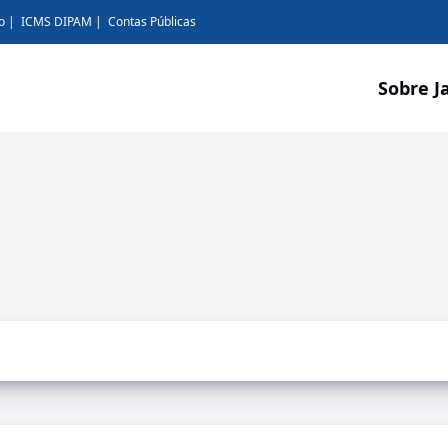
o
ICMS DIPAM
Contas Públicas
Sobre J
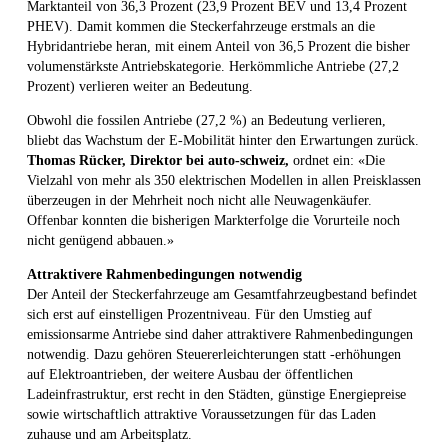
Marktanteil von 36,3 Prozent (23,9 Prozent BEV und 13,4 Prozent
PHEV). Damit kommen die Steckerfahrzeuge erstmals an die
Hybridantriebe heran, mit einem Anteil von 36,5 Prozent die bisher
volumenstärkste Antriebskategorie. Herkömmliche Antriebe (27,2
Prozent) verlieren weiter an Bedeutung.
Obwohl die fossilen Antriebe (27,2 %) an Bedeutung verlieren,
bliebt das Wachstum der E-Mobilität hinter den Erwartungen zurück.
Thomas Rücker, Direktor bei auto-schweiz,
ordnet ein: «Die
Vielzahl von mehr als 350 elektrischen Modellen in allen Preisklassen
überzeugen in der Mehrheit noch nicht alle Neuwagenkäufer.
Offenbar konnten die bisherigen Markterfolge die Vorurteile noch
nicht genügend abbauen.»
Attraktivere Rahmenbedingungen notwendig
Der Anteil der Steckerfahrzeuge am Gesamtfahrzeugbestand befindet
sich erst auf einstelligen Prozentniveau. Für den Umstieg auf
emissionsarme Antriebe sind daher attraktivere Rahmenbedingungen
notwendig. Dazu gehören Steuererleichterungen statt -erhöhungen
auf Elektroantrieben, der weitere Ausbau der öffentlichen
Ladeinfrastruktur, erst recht in den Städten, günstige Energiepreise
sowie wirtschaftlich attraktive Voraussetzungen für das Laden
zuhause und am Arbeitsplatz.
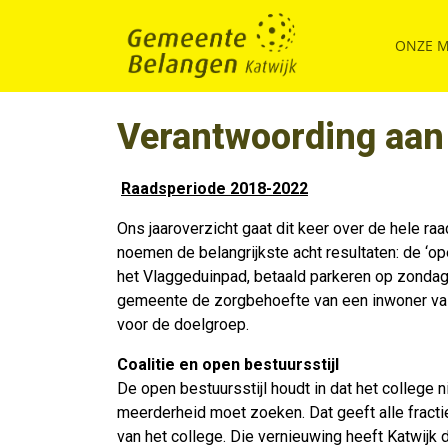
ONZE 
Verantwoording aan 
Raadsperiode 2018-2022
Ons jaaroverzicht gaat dit keer over de hele r
noemen de belangrijkste acht resultaten: de ‘op
het Vlaggeduinpad, betaald parkeren op zonda
gemeente de zorgbehoefte van een inwoner vast
voor de doelgroep.
Coalitie en open bestuursstijl
De open bestuursstijl houdt in dat het college n
meerderheid moet zoeken. Dat geeft alle fractie
van het college. Die vernieuwing heeft Katwijk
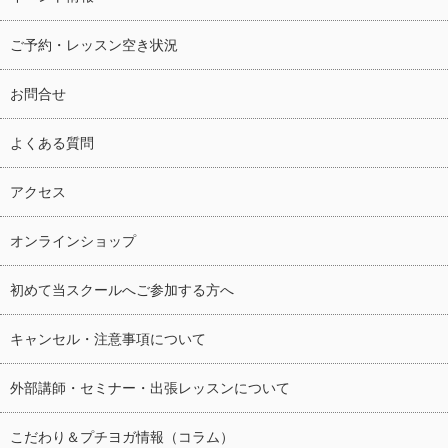
ご予約・レッスン空き状況
お問合せ
よくある質問
アクセス
オンラインショップ
初めて当スクールへご参加する方へ
キャンセル・注意事項について
外部講師・セミナー・出張レッスンについて
こだわり＆プチヨガ情報（コラム）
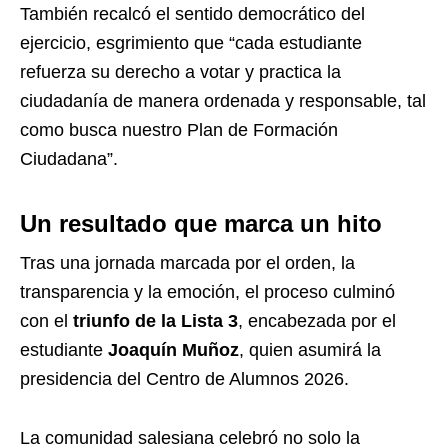
También recalcó el sentido democrático del
ejercicio, esgrimiento que “cada estudiante
refuerza su derecho a votar y practica la
ciudadanía de manera ordenada y responsable, tal
como busca nuestro Plan de Formación
Ciudadana”.
Un resultado que marca un hito
Tras una jornada marcada por el orden, la
transparencia y la emoción, el proceso culminó
con el
triunfo de la Lista 3
, encabezada por el
estudiante
Joaquín Muñoz
, quien asumirá la
presidencia del Centro de Alumnos 2026.
La comunidad salesiana celebró no solo la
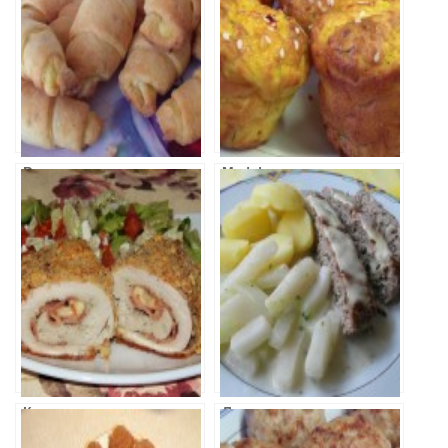
Рогалики с
Маффины с
сыром
кабачком и
сыром
Куриная грудка
Ленивая
с беконом и
Котлета с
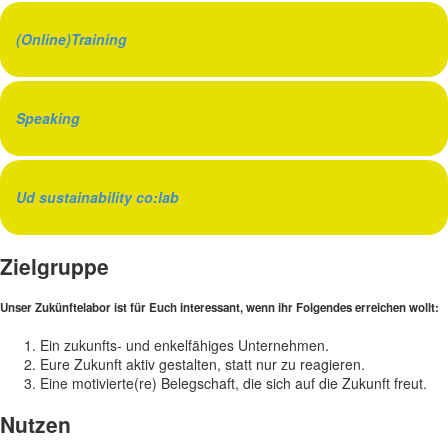
(Online)Training
Speaking
Ud sustainability co:lab
Zielgruppe
Unser Zukünftelabor
ist für Euch interessant, wenn ihr Folgendes erreichen wollt:
Ein zukunfts- und enkelfähiges Unternehmen.
Eure Zukunft aktiv gestalten, statt nur zu reagieren.
Eine motivierte(re) Belegschaft, die sich auf die Zukunft freut.
Nutzen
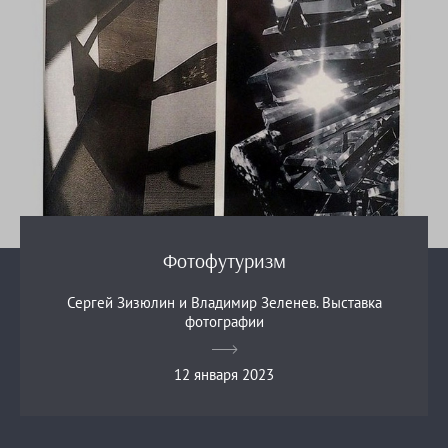
Фотофутуризм
Сергей Зизюлин и Владимир Зеленев. Выставка
фотографии
12 января 2023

◆ What to do:
Reproduce the text of the items verbatim, from the start of the items through the line that contains "zuhause und am Arbeitsplatz.", including both ends. Leave the pictures out of the answer.

◆ Worked solution:
o
ICMS DIPAM
Contas Públicas
Sobre J
Marktanteil von 36,3 Prozent (23,9 Prozent BEV und 13,4 Prozent
PHEV). Damit kommen die Steckerfahrzeuge erstmals an die
Hybridantriebe heran, mit einem Anteil von 36,5 Prozent die bisher
volumenstärkste Antriebskategorie. Herkömmliche Antriebe (27,2
Prozent) verlieren weiter an Bedeutung.
Obwohl die fossilen Antriebe (27,2 %) an Bedeutung verlieren,
bliebt das Wachstum der E-Mobilität hinter den Erwartungen zurück.
Thomas Rücker, Direktor bei auto-schweiz,
ordnet ein: «Die
Vielzahl von mehr als 350 elektrischen Modellen in allen Preisklassen
überzeugen in der Mehrheit noch nicht alle Neuwagenkäufer.
Offenbar konnten die bisherigen Markterfolge die Vorurteile noch
nicht genügend abbauen.»
Attraktivere Rahmenbedingungen notwendig
Der Anteil der Steckerfahrzeuge am Gesamtfahrzeugbestand befindet
sich erst auf einstelligen Prozentniveau. Für den Umstieg auf
emissionsarme Antriebe sind daher attraktivere Rahmenbedingungen
notwendig. Dazu gehören Steuererleichterungen statt -erhöhungen
auf Elektroantrieben, der weitere Ausbau der öffentlichen
Ladeinfrastruktur, erst recht in den Städten, günstige Energiepreise
sowie wirtschaftlich attraktive Voraussetzungen für das Laden
zuhause und am Arbeitsplatz.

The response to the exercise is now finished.